Alors que ses ressources propres ont considérablement augmenté au cours de la période sous revue, la trajectoire financière à moyen terme du musée s’avère fragile. En effet, celui-ci s’est engagé dans de multiples projets d’investissements dont certains, comme l’opération Louvre Grande Colonnade, ne sont pas financés. Dès lors, il est indispensable que le musée se mette en capacité de hiérarchiser ses projets, en priorisant les investissements qui sont déterminants pour assurer son avenir, en particulier la remise à niveau des infrastructures techniques, notamment de sûreté et de sécurité, et la restauration du palais.

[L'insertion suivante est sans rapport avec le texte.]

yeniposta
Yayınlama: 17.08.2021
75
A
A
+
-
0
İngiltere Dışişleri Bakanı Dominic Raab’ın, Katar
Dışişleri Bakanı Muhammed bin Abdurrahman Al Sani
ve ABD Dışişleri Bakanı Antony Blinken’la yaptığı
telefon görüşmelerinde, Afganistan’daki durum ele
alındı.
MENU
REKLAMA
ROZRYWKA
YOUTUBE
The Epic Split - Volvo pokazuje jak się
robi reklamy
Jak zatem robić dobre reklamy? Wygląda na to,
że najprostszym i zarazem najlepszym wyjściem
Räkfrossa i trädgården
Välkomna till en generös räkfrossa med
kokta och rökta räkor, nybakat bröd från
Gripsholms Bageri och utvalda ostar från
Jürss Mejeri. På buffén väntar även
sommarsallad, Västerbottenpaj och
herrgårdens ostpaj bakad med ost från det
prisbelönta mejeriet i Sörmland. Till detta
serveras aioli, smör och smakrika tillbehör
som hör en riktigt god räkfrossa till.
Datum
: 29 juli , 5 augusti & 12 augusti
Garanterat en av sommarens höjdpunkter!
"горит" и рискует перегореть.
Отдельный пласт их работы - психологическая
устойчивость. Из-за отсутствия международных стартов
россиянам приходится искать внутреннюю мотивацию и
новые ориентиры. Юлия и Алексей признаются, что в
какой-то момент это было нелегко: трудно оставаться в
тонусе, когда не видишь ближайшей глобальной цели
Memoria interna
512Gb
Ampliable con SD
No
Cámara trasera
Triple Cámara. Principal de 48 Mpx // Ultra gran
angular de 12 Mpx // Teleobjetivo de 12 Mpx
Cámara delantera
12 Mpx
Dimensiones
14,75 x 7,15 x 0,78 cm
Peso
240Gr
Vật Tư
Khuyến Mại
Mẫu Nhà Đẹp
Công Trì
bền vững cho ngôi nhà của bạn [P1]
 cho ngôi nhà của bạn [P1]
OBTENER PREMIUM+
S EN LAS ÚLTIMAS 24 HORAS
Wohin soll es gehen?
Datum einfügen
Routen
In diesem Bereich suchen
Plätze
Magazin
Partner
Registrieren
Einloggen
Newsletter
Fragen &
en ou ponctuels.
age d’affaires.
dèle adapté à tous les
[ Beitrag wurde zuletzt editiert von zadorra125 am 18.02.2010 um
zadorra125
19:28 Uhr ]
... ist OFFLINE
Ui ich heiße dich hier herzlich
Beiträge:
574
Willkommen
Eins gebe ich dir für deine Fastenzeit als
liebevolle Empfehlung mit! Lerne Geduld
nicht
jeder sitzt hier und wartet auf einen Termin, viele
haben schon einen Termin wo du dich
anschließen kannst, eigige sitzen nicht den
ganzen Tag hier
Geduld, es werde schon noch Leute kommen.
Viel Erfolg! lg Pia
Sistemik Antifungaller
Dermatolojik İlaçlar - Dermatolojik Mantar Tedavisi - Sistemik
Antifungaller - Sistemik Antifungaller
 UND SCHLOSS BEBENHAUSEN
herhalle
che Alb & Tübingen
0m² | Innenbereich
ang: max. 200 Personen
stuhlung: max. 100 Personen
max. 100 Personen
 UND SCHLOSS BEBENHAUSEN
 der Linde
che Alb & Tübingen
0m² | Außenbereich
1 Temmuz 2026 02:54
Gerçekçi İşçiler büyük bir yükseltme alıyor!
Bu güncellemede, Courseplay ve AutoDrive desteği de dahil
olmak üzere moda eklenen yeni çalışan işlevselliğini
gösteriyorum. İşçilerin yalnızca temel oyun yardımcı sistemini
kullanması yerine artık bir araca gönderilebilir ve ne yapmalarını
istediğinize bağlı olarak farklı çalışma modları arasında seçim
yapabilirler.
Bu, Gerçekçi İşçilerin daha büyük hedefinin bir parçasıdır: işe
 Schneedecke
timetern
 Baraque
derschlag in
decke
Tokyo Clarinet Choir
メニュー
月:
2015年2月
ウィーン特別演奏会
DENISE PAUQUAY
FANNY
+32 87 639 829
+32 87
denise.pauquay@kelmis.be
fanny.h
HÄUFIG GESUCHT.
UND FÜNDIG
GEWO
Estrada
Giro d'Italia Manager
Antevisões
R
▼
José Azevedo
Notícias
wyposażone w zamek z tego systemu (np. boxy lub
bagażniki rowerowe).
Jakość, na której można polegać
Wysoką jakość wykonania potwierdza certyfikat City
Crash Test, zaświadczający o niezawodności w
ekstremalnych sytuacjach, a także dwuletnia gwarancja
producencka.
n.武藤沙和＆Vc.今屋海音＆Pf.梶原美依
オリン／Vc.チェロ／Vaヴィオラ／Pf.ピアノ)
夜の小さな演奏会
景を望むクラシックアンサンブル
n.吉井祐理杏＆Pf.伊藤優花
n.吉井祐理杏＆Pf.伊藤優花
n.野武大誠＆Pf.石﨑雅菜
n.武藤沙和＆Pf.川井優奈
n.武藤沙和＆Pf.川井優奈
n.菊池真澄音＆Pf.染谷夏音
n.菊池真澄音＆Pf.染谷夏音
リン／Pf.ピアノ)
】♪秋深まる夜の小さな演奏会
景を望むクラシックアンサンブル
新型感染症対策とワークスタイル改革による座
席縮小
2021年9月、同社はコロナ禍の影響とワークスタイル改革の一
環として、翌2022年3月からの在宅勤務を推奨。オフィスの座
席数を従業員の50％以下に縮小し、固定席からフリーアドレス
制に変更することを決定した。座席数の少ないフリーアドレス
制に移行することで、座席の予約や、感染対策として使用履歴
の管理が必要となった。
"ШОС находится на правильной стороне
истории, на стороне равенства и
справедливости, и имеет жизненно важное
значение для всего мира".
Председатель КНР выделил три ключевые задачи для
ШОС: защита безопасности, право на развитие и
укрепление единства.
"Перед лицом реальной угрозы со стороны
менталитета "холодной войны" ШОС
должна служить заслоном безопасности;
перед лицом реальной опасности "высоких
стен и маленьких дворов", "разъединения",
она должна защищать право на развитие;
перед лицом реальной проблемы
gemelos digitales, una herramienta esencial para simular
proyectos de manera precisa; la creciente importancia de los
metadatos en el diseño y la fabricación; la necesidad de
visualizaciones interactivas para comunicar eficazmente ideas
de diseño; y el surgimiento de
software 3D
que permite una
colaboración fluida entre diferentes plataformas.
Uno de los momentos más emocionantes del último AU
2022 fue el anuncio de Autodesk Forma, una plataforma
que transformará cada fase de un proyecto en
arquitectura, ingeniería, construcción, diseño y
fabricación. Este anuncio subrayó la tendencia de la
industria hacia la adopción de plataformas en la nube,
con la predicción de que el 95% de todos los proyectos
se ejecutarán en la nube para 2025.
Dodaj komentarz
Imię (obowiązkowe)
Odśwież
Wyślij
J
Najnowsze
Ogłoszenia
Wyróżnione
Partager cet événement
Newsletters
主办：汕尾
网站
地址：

Le Fonds de dotation du musée du Louvre : un positionnement institutionnel et une stratégie de développement à clarifier dans le sens d’une plus grande indépendance à l’égard du musée du Louvre

Créé en 2009 à la suite de l’accord intergouvernemental relatif au Louvre Abou Dhabi et inspiré du modèle anglo-saxon des endowment funds, le Fonds de dotation du musée du Louvre (FDML) est le plus ancien et le plus important des fonds de dotation existant en France. À fin 2025, le musée du Louvre a reçu 467,5 M€ de revenus de la licence de marque « Louvre Abou Dhabi », dont 260 M€ ont été reversés au Fonds de dotation et 207,5 M€ ont donc été conservés par le musée. Le FDML est le principal instrument de financement à long terme du musée du Louvre, grâce à des versements réguliers, qui dépassent les 80 M€ depuis 2018. L’examen de la Cour, portant sur les exercices 2014 à 2024, met en lumière une gestion financière globalement performante du FDML. Pour autant, son autonomie statutaire reste limitée, sa stratégie de levée de fonds trop dépendante du musée, et sa gouvernance déséquilibrée. Si le FDML a parfaitement démontré son utilité comme levier financier structurant, son positionnement institutionnel et sa stratégie de développement doivent aujourd’hui être clarifiés et renforcés dans le sens d’une plus grande indépendance à l’égard du musée du Louvre.